• **Task description**
Take the entries that follow and return exactly the lines from the one holding "- Verify all fields are working" through the one holding "- Territory allocation", both included. Nothing else is needed.

--- Excerpted data Enclosed Below ---

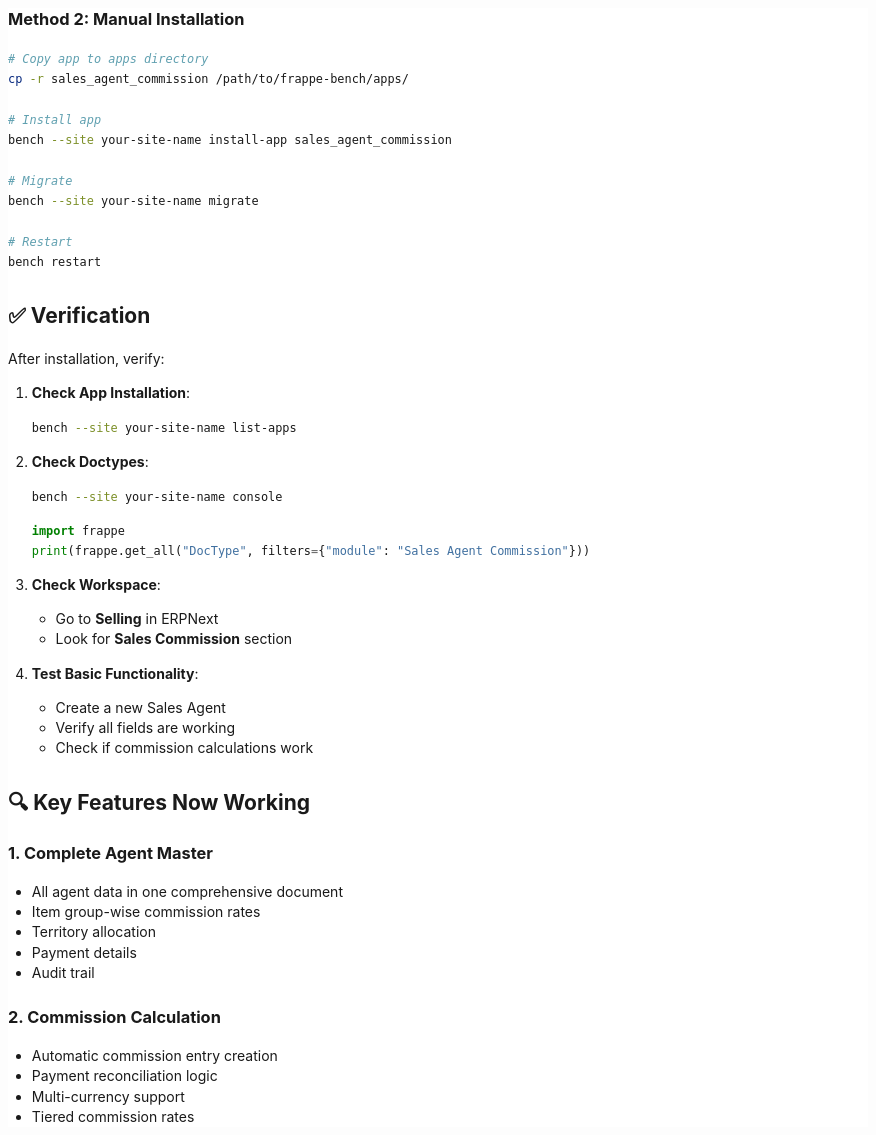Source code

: ### **Method 2: Manual Installation**
```bash
# Copy app to apps directory
cp -r sales_agent_commission /path/to/frappe-bench/apps/

# Install app
bench --site your-site-name install-app sales_agent_commission

# Migrate
bench --site your-site-name migrate

# Restart
bench restart
```

## ✅ **Verification**

After installation, verify:

1. **Check App Installation**:
   ```bash
   bench --site your-site-name list-apps
   ```

2. **Check Doctypes**:
   ```bash
   bench --site your-site-name console
   ```
   ```python
   import frappe
   print(frappe.get_all("DocType", filters={"module": "Sales Agent Commission"}))
   ```

3. **Check Workspace**:
   - Go to **Selling** in ERPNext
   - Look for **Sales Commission** section

4. **Test Basic Functionality**:
   - Create a new Sales Agent
   - Verify all fields are working
   - Check if commission calculations work

## 🔍 **Key Features Now Working**

### **1. Complete Agent Master**
- All agent data in one comprehensive document
- Item group-wise commission rates
- Territory allocation
- Payment details
- Audit trail

### **2. Commission Calculation**
- Automatic commission entry creation
- Payment reconciliation logic
- Multi-currency support
- Tiered commission rates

--- End of Enclosed Excerpted data ---

• **Expected answer**
   - Verify all fields are working
   - Check if commission calculations work

## 🔍 **Key Features Now Working**

### **1. Complete Agent Master**
- All agent data in one comprehensive document
- Item group-wise commission rates
- Territory allocation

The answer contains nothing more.